## YOUR GOAL:
Copy every line of the items below without changing anything.

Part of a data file
--- start ---

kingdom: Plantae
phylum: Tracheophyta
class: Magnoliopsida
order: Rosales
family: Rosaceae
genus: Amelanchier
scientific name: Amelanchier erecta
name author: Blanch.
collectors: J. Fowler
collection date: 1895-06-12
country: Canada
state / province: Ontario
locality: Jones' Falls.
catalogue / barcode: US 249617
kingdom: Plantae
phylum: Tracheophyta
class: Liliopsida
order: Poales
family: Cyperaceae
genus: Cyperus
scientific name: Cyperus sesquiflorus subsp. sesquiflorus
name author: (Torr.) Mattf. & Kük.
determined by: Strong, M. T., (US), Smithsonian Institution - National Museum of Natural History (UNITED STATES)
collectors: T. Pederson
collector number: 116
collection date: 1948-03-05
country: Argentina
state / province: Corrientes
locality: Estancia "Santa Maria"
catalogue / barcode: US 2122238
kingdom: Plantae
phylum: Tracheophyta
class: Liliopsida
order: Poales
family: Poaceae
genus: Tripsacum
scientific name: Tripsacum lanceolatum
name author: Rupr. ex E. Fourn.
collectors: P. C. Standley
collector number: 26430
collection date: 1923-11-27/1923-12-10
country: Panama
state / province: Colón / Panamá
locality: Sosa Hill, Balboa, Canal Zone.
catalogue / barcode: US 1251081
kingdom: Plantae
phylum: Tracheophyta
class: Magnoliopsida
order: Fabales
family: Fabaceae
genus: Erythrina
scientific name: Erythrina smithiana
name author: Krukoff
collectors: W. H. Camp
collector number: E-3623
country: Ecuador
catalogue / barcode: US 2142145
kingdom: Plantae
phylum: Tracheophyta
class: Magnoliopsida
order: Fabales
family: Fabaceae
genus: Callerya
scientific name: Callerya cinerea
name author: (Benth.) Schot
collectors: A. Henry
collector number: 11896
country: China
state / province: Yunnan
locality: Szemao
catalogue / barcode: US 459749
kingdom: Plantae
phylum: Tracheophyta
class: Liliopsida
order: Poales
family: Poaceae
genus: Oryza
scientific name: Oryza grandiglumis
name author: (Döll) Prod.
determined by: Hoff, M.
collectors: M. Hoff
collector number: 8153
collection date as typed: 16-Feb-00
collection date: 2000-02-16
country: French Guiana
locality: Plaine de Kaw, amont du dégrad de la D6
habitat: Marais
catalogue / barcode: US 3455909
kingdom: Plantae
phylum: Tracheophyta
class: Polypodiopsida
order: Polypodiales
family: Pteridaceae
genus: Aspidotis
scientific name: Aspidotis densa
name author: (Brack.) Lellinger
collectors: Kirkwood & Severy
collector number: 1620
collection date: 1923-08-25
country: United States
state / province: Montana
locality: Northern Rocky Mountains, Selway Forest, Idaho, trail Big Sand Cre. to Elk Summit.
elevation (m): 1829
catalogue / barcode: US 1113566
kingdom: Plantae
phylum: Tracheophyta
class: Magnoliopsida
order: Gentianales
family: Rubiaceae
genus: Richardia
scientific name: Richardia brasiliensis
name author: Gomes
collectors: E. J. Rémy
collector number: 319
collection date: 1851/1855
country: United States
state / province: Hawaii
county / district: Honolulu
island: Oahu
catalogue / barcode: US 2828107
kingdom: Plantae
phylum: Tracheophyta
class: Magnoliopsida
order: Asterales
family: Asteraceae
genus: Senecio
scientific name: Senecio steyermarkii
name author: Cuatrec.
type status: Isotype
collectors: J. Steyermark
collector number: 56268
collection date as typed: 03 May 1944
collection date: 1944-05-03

--- end ---

## RESULT FOR THIS EXERCISE:
kingdom: Plantae
phylum: Tracheophyta
class: Magnoliopsida
order: Rosales
family: Rosaceae
genus: Amelanchier
scientific name: Amelanchier erecta
name author: Blanch.
collectors: J. Fowler
collection date: 1895-06-12
country: Canada
state / province: Ontario
locality: Jones' Falls.
catalogue / barcode: US 249617
kingdom: Plantae
phylum: Tracheophyta
class: Liliopsida
order: Poales
family: Cyperaceae
genus: Cyperus
scientific name: Cyperus sesquiflorus subsp. sesquiflorus
name author: (Torr.) Mattf. & Kük.
determined by: Strong, M. T., (US), Smithsonian Institution - National Museum of Natural History (UNITED STATES)
collectors: T. Pederson
collector number: 116
collection date: 1948-03-05
country: Argentina
state / province: Corrientes
locality: Estancia "Santa Maria"
catalogue / barcode: US 2122238
kingdom: Plantae
phylum: Tracheophyta
class: Liliopsida
order: Poales
family: Poaceae
genus: Tripsacum
scientific name: Tripsacum lanceolatum
name author: Rupr. ex E. Fourn.
collectors: P. C. Standley
collector number: 26430
collection date: 1923-11-27/1923-12-10
country: Panama
state / province: Colón / Panamá
locality: Sosa Hill, Balboa, Canal Zone.
catalogue / barcode: US 1251081
kingdom: Plantae
phylum: Tracheophyta
class: Magnoliopsida
order: Fabales
family: Fabaceae
genus: Erythrina
scientific name: Erythrina smithiana
name author: Krukoff
collectors: W. H. Camp
collector number: E-3623
country: Ecuador
catalogue / barcode: US 2142145
kingdom: Plantae
phylum: Tracheophyta
class: Magnoliopsida
order: Fabales
family: Fabaceae
genus: Callerya
scientific name: Callerya cinerea
name author: (Benth.) Schot
collectors: A. Henry
collector number: 11896
country: China
state / province: Yunnan
locality: Szemao
catalogue / barcode: US 459749
kingdom: Plantae
phylum: Tracheophyta
class: Liliopsida
order: Poales
family: Poaceae
genus: Oryza
scientific name: Oryza grandiglumis
name author: (Döll) Prod.
determined by: Hoff, M.
collectors: M. Hoff
collector number: 8153
collection date as typed: 16-Feb-00
collection date: 2000-02-16
country: French Guiana
locality: Plaine de Kaw, amont du dégrad de la D6
habitat: Marais
catalogue / barcode: US 3455909
kingdom: Plantae
phylum: Tracheophyta
class: Polypodiopsida
order: Polypodiales
family: Pteridaceae
genus: Aspidotis
scientific name: Aspidotis densa
name author: (Brack.) Lellinger
collectors: Kirkwood & Severy
collector number: 1620
collection date: 1923-08-25
country: United States
state / province: Montana
locality: Northern Rocky Mountains, Selway Forest, Idaho, trail Big Sand Cre. to Elk Summit.
elevation (m): 1829
catalogue / barcode: US 1113566
kingdom: Plantae
phylum: Tracheophyta
class: Magnoliopsida
order: Gentianales
family: Rubiaceae
genus: Richardia
scientific name: Richardia brasiliensis
name author: Gomes
collectors: E. J. Rémy
collector number: 319
collection date: 1851/1855
country: United States
state / province: Hawaii
county / district: Honolulu
island: Oahu
catalogue / barcode: US 2828107
kingdom: Plantae
phylum: Tracheophyta
class: Magnoliopsida
order: Asterales
family: Asteraceae
genus: Senecio
scientific name: Senecio steyermarkii
name author: Cuatrec.
type status: Isotype
collectors: J. Steyermark
collector number: 56268
collection date as typed: 03 May 1944
collection date: 1944-05-03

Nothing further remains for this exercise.